Auburn University calms worries over bats - WSFA.com Montgomery Alabama news.

Auburn University calms worries over bats

File photo of bat, not actual bat from campus (Source: Pixabay) File photo of bat, not actual bat from campus (Source: Pixabay)
AUBURN, AL (WSFA) -

There have been several reports of bats near Auburn University’s Haley Center and Jordan Hare Stadium, but they pose no serious threat according to Campus Safety and Security.

"They are coming in closer contact with people and so that was the reason that we wanted to send something out," said Campus Safety and Compliance Director Susan McCallister.

In a recent post on their Facebook page, campus security acknowledged the presence of bats and their ability to transmit rabies, but quoted the CDC in saying that these cases are extremely rare.

McCallister said having bats on campus is not a concern, but the concern lies in the bats landing in areas where people often frequent. McCallister also said that generally bats try to avoid people and are actually more afraid of humans than the other way around.

"Bats are going to avoid people naturally. They are more afraid of people than people are of them," said McCallister. "So if you just leave them alone they will leave you alone and there won't be any concern."

McCallister said the bat matter isn't really a bug safety issue. They just wanted people to be aware that they shouldn't try and touch them.

Chris Lepczyk, Auburn College of Forestry and Wildlife professor, wants you to think about the positive impact bats have in our ecosystem.

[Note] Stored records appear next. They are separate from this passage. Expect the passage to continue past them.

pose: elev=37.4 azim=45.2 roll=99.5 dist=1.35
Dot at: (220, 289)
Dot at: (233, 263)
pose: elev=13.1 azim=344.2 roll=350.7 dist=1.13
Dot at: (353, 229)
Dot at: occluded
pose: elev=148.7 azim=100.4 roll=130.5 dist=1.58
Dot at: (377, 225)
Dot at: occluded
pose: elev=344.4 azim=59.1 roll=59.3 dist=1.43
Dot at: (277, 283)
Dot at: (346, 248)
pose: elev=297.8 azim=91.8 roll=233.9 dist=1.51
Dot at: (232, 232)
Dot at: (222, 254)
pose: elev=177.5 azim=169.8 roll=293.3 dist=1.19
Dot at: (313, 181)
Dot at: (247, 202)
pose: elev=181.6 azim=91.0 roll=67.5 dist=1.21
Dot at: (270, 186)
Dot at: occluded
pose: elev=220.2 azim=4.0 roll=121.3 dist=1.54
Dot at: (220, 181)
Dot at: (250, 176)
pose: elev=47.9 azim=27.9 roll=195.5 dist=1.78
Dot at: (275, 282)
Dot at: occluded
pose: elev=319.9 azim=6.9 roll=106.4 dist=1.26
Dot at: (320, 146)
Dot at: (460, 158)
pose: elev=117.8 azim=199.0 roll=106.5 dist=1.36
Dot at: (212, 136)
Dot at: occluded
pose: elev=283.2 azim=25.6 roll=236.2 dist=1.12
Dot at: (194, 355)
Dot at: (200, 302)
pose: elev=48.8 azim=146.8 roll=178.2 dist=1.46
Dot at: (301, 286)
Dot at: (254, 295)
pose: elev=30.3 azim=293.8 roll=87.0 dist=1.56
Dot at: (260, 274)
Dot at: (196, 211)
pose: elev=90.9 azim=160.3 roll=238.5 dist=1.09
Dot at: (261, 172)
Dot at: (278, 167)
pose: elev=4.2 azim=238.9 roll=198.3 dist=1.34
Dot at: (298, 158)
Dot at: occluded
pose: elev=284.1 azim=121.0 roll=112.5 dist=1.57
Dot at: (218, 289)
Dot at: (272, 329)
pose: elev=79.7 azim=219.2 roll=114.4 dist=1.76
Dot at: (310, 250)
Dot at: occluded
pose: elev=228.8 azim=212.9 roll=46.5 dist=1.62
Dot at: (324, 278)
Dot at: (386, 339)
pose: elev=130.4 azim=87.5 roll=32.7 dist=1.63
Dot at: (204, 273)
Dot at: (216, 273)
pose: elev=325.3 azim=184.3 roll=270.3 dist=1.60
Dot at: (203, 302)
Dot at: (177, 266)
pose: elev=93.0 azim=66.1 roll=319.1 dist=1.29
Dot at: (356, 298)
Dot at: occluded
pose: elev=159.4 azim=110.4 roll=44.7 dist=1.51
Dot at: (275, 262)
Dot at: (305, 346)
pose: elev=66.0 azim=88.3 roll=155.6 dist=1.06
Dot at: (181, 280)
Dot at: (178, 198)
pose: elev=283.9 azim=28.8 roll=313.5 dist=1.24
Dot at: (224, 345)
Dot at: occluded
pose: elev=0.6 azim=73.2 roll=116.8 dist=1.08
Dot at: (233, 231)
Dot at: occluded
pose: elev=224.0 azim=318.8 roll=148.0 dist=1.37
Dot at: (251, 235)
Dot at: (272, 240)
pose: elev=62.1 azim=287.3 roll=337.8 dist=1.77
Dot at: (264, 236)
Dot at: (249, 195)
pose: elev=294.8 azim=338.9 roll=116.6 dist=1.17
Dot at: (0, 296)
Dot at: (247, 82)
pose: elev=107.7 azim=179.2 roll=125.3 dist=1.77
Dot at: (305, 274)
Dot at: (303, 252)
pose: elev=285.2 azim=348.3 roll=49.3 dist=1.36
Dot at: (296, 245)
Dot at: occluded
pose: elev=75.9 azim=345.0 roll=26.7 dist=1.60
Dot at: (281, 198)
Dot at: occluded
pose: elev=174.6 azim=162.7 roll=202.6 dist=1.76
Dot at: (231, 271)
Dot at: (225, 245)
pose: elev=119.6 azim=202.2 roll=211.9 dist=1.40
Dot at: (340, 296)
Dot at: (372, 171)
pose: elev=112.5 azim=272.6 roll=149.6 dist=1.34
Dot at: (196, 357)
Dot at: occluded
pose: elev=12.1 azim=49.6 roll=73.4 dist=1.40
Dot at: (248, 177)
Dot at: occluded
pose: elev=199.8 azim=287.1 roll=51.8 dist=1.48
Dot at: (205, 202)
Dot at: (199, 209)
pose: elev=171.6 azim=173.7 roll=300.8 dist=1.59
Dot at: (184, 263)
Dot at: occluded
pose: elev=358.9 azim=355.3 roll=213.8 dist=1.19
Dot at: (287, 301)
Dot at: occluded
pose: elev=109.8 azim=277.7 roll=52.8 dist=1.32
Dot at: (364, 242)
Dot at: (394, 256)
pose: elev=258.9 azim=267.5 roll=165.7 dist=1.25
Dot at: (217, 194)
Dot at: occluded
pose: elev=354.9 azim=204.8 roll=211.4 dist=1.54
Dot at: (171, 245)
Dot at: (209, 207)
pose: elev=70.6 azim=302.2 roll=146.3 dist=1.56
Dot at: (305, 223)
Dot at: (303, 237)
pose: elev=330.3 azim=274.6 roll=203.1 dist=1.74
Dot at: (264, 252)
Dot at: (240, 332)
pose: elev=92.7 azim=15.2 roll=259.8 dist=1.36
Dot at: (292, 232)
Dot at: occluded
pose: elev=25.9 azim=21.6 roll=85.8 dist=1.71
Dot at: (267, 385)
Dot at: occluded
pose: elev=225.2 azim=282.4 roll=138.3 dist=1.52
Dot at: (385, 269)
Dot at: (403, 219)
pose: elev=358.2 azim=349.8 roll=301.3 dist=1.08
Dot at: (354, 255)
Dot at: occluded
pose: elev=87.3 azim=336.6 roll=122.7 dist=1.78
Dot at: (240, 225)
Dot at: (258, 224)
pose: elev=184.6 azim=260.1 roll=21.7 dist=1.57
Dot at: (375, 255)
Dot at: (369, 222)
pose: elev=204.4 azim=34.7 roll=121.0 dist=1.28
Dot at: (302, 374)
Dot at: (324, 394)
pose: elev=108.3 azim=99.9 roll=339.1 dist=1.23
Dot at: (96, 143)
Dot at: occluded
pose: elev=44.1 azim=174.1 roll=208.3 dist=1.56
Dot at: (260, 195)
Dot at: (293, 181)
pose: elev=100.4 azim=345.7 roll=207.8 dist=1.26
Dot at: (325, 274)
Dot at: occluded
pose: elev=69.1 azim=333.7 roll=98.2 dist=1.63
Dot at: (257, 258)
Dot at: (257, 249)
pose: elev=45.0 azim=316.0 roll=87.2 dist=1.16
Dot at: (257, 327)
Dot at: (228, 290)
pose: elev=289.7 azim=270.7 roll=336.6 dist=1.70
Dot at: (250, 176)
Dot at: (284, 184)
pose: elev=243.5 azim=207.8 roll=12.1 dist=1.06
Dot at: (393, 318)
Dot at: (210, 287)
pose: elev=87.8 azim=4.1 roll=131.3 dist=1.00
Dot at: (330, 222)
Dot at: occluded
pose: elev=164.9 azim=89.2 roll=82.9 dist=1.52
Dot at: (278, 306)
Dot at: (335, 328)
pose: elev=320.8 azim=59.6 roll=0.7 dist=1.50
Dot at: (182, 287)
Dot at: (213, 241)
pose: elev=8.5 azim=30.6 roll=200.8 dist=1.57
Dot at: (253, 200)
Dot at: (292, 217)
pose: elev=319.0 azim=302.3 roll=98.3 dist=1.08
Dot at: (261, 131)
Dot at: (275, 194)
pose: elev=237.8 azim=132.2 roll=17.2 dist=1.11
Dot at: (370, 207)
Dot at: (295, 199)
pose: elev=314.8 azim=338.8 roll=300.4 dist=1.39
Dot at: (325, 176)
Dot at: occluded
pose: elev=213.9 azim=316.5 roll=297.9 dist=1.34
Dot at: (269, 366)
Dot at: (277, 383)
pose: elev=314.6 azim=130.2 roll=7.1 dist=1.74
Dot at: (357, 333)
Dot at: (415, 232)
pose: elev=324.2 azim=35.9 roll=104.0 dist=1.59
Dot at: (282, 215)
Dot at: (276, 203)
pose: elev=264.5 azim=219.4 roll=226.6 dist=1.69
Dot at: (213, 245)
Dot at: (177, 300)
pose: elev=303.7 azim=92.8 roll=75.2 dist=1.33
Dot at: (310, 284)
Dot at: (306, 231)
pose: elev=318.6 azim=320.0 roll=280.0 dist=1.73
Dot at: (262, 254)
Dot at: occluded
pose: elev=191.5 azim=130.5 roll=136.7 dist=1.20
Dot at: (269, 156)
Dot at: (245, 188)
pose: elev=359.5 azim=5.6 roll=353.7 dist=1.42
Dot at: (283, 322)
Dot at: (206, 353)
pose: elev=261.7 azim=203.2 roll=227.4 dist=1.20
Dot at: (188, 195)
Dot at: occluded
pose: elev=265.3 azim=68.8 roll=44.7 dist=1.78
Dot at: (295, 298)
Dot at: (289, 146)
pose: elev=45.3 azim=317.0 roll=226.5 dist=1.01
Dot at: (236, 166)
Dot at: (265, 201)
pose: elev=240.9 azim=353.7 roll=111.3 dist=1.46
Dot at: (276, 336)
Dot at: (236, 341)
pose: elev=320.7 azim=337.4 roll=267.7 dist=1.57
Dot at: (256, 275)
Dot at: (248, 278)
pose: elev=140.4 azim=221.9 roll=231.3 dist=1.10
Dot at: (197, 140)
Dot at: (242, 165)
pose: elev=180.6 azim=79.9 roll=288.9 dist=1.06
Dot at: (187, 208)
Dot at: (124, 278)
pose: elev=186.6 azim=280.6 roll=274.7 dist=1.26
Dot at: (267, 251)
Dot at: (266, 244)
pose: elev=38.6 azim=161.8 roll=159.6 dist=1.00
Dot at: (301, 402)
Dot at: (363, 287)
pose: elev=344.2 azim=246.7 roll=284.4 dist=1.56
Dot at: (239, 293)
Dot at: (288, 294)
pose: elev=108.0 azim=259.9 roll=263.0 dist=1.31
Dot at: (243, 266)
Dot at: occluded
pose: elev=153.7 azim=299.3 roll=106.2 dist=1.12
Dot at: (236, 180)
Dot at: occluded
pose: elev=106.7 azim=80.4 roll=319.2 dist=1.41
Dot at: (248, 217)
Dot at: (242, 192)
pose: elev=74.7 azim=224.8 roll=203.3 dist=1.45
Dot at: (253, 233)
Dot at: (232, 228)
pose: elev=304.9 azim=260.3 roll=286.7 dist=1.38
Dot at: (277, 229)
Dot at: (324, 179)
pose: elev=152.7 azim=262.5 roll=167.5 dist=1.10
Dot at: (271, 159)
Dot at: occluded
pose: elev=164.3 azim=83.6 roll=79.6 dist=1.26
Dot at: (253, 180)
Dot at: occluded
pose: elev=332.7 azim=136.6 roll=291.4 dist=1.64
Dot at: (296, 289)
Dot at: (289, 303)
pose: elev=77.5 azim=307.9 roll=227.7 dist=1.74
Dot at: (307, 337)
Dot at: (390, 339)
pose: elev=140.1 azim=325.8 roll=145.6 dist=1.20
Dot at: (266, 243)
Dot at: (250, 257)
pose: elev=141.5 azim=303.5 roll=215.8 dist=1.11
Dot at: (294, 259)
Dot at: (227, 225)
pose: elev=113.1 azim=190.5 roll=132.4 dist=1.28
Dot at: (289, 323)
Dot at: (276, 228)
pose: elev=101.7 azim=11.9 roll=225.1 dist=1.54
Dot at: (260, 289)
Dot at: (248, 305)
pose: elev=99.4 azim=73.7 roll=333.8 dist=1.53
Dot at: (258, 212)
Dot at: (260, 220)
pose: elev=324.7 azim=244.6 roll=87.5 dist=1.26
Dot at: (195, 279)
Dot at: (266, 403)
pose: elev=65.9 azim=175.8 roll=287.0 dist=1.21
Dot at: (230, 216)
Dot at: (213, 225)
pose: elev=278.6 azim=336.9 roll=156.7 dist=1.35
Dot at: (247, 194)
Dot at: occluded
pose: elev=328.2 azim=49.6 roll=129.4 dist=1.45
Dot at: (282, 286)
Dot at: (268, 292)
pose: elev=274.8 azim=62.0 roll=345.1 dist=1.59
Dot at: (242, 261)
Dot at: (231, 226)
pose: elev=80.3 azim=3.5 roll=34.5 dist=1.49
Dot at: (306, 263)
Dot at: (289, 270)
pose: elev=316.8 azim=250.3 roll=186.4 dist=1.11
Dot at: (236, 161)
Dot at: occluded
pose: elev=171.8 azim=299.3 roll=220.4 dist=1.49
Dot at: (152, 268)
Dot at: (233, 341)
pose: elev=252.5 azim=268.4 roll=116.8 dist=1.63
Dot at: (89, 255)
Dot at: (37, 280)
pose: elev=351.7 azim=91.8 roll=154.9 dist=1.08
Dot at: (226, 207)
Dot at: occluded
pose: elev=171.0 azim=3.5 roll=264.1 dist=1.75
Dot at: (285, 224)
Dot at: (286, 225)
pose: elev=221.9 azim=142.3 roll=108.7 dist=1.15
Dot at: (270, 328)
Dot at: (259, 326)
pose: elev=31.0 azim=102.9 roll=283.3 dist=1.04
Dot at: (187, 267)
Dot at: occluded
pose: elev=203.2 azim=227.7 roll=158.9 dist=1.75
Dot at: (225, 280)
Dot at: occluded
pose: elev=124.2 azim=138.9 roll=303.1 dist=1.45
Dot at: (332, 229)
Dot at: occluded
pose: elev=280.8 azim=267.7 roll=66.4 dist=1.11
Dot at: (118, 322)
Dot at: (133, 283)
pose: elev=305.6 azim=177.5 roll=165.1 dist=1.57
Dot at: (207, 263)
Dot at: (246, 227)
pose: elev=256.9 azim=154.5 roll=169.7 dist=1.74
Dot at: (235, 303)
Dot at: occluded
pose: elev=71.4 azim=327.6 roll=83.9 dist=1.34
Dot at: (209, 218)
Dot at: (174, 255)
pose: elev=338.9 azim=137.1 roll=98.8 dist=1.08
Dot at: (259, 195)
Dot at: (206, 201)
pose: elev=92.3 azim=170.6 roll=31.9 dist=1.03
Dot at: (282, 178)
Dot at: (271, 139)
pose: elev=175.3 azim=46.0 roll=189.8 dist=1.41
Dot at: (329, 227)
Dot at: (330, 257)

"What we want to think about bats is they are really important to our ecosystem. They eat lots of insects. So some bats can eat over 1,000 insects in an evening and if you think about that as just what one bat does and how many bats we have in a roost or in a colony, pretty quick we get to thousands and thousands, tens of thousands, millions of insects consumed by bats in a single summer," said Lepczyk. "That's really important for crops, even things like mosquito control. If we can use bats as a natural predators instead of pesticides, that's a great thing for our environment."

Security is asking students not to disturb wildlife and to contact Facilities Work Management if wild animals are spotted in a high traffic area. Facilities Work Management can be contacted at 334-844-HELP.